Brits are the most miserable in years as the headline inflation rate is at a four-decade high. Turbulent economic times pressure household finances, leading some to drown their miseries at the local pub.
But even at the pub, it's hard to escape today's disastrous macroeconomic backdrop of soaring inflation and slowing economic growth, with threats of stagflation as the Bank of England hits the brakes on the economy with rate hikes.
FT cites new data from food and drinks research company CGA that shows patrons of pubs are being hammered not by the drinks but by soaring costs for the average pint of beer, up 70% since the 2008 financial crisis.
CGA monitors beer prices at UK's 90,000 bars and pubs. Data shows the average pint cost jumped from £2.30 in 2008 to £3.95 this year. The latest price increases are due to skyrocketing barley, energy, and labor costs. There are even risks of energy shortages and rolling blackouts later this year.
When it comes to the most expensive pint, a pub in London was selling beer for £8.06. The least expensive pint was in Lancashire at £1.79.
One of the major drivers of beer prices in the UK is the soaring cost of barley. Analysts at Bernstein recently said barley costs are a "big negative" for brewing companies, estimating that "a realistic worst case would see malting barley inflation of approximately 70%" this year.

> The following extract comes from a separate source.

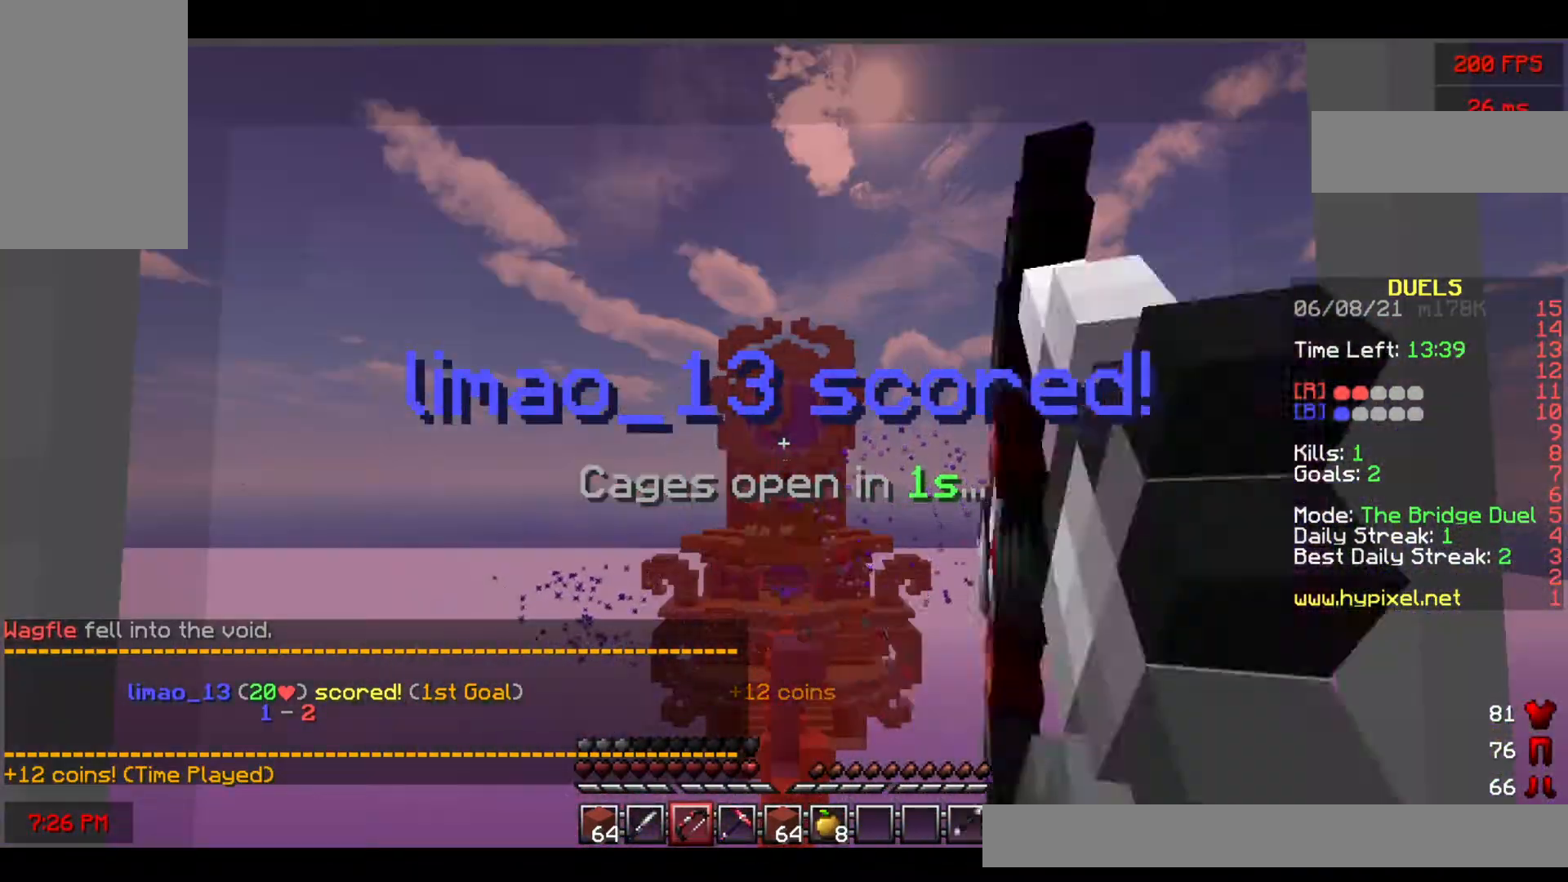
{"keys": ["w"], "mouse": [], "events": [[100, "space", "down"], [317, "space", "up"], [350, "w", "down"], [417, "mouse_left", "up"], [417, "mouse_right", "up"]]}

Pub owners, small and large, have said a combination of ingredient costs, wage inflation, and rising electricity bills could continue pushing up the price for a pint of beer.
Meanwhile, increasing recession risks and high inflation have made Brits the most miserable since 1994.
More Brits than ever might have to drown their miseries at home rather than in local pubs because of soaring prices, considering their household incomes have been obliterated by the inflation storm.